**What you should do**
Reproduce the records from the first line through the line containing "family: Phasianidae", substituting "division" for each occurrence of "phylum" and leaving everything else unchanged.

-------- Exercise inputs --------

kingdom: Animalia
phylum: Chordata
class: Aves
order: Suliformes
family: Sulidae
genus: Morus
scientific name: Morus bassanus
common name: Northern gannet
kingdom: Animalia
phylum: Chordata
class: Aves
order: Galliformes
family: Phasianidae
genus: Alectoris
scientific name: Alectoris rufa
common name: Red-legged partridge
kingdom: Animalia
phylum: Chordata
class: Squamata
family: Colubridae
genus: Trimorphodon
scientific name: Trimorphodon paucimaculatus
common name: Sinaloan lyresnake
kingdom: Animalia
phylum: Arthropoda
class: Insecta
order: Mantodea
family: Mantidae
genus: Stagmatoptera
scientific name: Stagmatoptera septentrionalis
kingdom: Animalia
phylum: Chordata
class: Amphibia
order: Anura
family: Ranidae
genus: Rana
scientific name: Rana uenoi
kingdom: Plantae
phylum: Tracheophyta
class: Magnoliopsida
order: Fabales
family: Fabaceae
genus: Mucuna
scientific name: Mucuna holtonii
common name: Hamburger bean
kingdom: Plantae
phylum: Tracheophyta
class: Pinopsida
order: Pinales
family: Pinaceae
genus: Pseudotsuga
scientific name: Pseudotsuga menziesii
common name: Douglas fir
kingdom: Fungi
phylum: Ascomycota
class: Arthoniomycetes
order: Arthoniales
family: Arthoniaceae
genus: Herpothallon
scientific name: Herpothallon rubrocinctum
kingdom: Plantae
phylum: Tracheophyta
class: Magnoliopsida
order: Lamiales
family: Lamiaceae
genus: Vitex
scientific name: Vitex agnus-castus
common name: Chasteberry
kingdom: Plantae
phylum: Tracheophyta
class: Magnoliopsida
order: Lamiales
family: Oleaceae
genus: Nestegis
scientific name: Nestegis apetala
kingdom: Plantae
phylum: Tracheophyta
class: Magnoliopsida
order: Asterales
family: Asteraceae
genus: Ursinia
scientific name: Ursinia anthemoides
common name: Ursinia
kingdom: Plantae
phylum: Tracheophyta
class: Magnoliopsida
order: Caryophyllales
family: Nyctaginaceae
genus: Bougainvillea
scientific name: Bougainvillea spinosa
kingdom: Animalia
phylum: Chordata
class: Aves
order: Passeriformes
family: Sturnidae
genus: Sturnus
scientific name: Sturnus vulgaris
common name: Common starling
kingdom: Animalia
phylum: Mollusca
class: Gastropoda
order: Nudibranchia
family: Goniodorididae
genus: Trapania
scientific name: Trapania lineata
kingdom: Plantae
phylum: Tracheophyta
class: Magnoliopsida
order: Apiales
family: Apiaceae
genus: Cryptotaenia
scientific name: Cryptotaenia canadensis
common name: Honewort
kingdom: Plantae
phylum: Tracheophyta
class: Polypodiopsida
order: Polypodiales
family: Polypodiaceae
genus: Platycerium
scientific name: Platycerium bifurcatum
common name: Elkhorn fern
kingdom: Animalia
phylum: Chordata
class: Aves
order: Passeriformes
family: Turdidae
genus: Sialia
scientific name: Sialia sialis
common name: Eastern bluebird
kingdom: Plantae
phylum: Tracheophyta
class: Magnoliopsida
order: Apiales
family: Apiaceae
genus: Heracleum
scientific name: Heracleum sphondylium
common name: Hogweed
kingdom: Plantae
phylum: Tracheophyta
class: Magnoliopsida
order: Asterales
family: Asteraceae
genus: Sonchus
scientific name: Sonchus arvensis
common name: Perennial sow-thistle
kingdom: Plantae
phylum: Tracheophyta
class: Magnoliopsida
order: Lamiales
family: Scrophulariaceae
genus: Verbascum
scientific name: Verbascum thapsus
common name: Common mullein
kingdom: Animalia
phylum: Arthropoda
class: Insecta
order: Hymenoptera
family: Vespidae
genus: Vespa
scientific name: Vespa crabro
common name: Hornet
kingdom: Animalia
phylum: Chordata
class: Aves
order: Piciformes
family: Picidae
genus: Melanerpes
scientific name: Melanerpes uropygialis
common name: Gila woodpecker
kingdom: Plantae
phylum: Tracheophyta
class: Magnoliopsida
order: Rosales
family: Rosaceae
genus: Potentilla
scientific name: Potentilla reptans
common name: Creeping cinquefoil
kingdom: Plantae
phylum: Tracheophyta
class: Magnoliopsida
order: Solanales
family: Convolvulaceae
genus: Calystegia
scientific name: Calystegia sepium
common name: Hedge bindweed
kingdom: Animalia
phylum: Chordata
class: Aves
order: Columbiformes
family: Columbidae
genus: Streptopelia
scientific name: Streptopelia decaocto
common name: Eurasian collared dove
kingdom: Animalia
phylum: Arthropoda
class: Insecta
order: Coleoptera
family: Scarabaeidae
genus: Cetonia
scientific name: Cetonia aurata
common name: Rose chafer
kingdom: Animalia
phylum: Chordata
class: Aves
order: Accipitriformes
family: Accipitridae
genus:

--------

**Solution**
kingdom: Animalia
division: Chordata
class: Aves
order: Suliformes
family: Sulidae
genus: Morus
scientific name: Morus bassanus
common name: Northern gannet
kingdom: Animalia
division: Chordata
class: Aves
order: Galliformes
family: Phasianidae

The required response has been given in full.